雇用問題の解決にミラクルはない

あるセミナーで欧州(主にフランス)の労働や学歴社会について教えていただきました。
その感想を徒然なるままに。

仏では・・・

・義務教育でも落第は当たり前(人生を諦めさせる教育)
・職業人生の始まりから、大卒エリートは上層、ノンエリートは下層
・若者は学業期間の半分を搾取同然のインターンをしないと就職できない
・すべての職業に、学歴に紐づいた資格があり、一生その仕事しかできない

これらは、若者失業率の高さ、若者たちが暴動を起こす一因でもある。
ただ、こういう制度は階級化しているため企業経営システムが「軽い」。日本のように人材育成するシステムは「重い」。よって、海外展開は欧州スタイルのほうが有利。

ここからは私の感想や意見です。

さて、日本は・・・

・義務教育での落第はゼロ
・学歴にかかわらず、職業人生は一斉に全員が新米として開始
・会社が給料のみならずスキルも与えてくれる
・丁稚奉公から立身出世もできる

自分が仏に生まれていたら暴動に参加していたろうなぁ。
欧州の人々が夢の国アメリカを建国した歴史もほんのりと理解できた。

いったんセミナの話に戻ると、こういった日欧の違いは、中世欧州の「聖職=大学で養成」という文化と、日本の「お坊さん=修行」という文化の違いにあるのだとか。

私は仏の制度の良い面もあると思う。また、修行が嫌な日本人(特に優秀な層)もいるだろう。
日本の制度では、世界で戦えないともいわれる。セミナー参加者の「日本社会はどうしたらよいのか」という質問に、論者の先生は「ミラクルはない」と回答。同意します。
私も、<同一労働同一賃金、ジョブ型雇用の決定打はこれだ!>的な話は、こころ温かく見守ろうと思う。
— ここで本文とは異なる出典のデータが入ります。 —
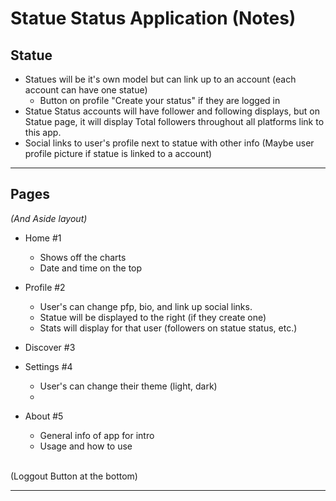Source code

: # Statue Status Application (Notes)

## Statue

- Statues will be it's own model but can link up to an account (each account can have one statue)
  - Button on profile "Create your status" if they are logged in
- Statue Status accounts will have follower and following displays, but on Statue page, it will display Total followers throughout all platforms link to this app.
- Social links to user's profile next to statue with other info (Maybe user profile picture if statue is linked to a account)

---

## Pages

_(And Aside layout)_

- Home #1

  - Shows off the charts
  - Date and time on the top

- Profile #2

  - User's can change pfp, bio, and link up social links.
  - Statue will be displayed to the right (if they create one)
  - Stats will display for that user (followers on statue status, etc.)

- Discover #3

- Settings #4

  - User's can change their theme (light, dark)
  -

- About #5

  - General info of app for intro
  - Usage and how to use

<br>
  (Loggout Button at the bottom)

---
日本の社会・経済も変化してきて、日本の制度も変わってきたけれど(と言って久しいが)、自分にとって幸せな働き方は日/欧のどちらタイプなのだろう。

(ちなみにこのwebセミナの感想は「#~をつけて発信」が流儀だそうですが、ごめんなさい大事なところを失念しました。「ジョブ型は階級社会をもたらす!?欧州では何が起きたか?」という日経BPのオンラインセミナーでした。)